= Eilian Wyn =

Welsh actor

Eilian Wyn (also credited as Eilian Wyn-Jones or Eilian Wynn) is a Welsh stage, film, and television actor from Deiniolen, North Wales, whose career spans from the 1960s to the present.

== Career ==

=== Welsh-language theatre ===
Wyn was one of three actors who gave the premiere performance of Y Ffin, a play by Gwenlyn Parry, at the National Eisteddfod in the Vale of Clwyd in 1973, alongside Gaynor Morgan Rees and David Lyn, staged by Cwmni Theatr Cymru. He played the lead role of Enoc Huws in a 1974 BBC Cymru television adaptation of Daniel Owen's novel Enoc Huws, alongside Guto Roberts and Sharon Morgan. He was later a member of Cwmni Theatr Gwynedd and of the 1970s pop group Pryderi & His Pigs.

=== Television and film ===
Wyn's English-language screen credits include an appearance in an episode of The Wednesday Play (1970) and Thriller (1975), a role in The Duchess of Duke Street (1977), and the recurring part of "Demonstrator" in Lindsay Anderson's film Britannia Hospital (1982). He played the recurring character Owen Thomas across the pilot and first series of the sitcom The New Statesman (1984–1985). He appeared as a doctor in the film Human Traffic (1999) and provided the voice of Arawn in the animated film Y Mabinogi (2003).

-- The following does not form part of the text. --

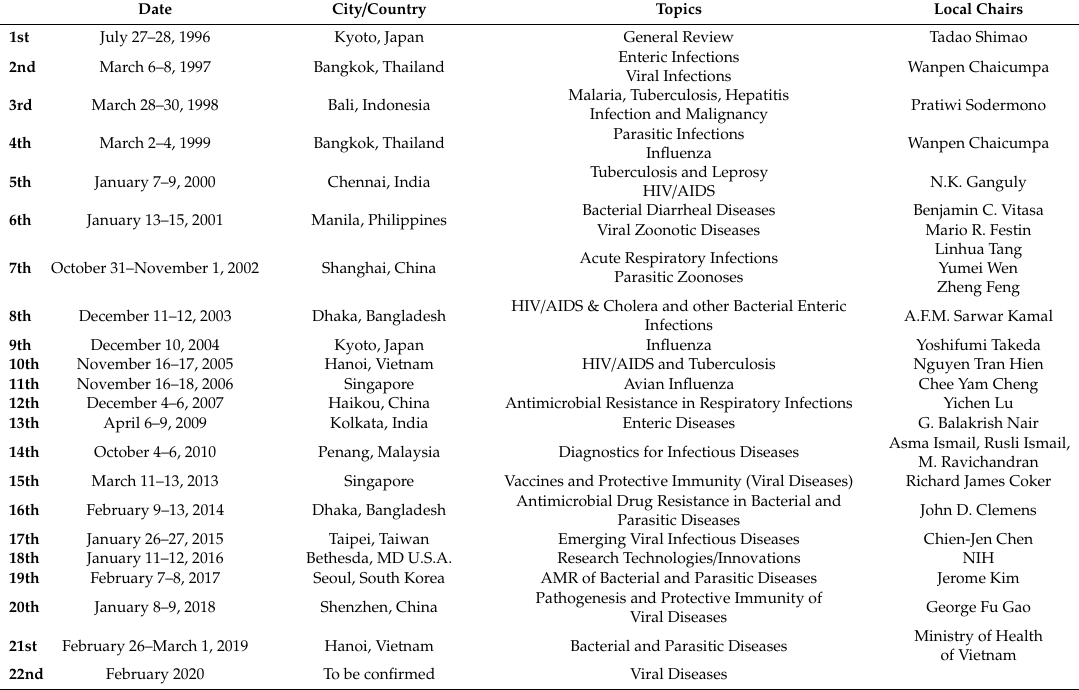
Table 1. Details of the USJCMSP International Conferences on EID in the Pacific Rim City /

More recently, Wyn appeared in Despite the Falling Snow (2016) and Mayhem (2017), and had a recurring role as "Three" in the American fantasy series The Outpost (2019–2021). He has also worked in Serbian television, including the series Beleznica profesora Miskovica (2021), and appeared in Miss Scarlet and the Duke (2022).

== Personal life ==
As of 2026, Wyn is living in Belgrade, Serbia.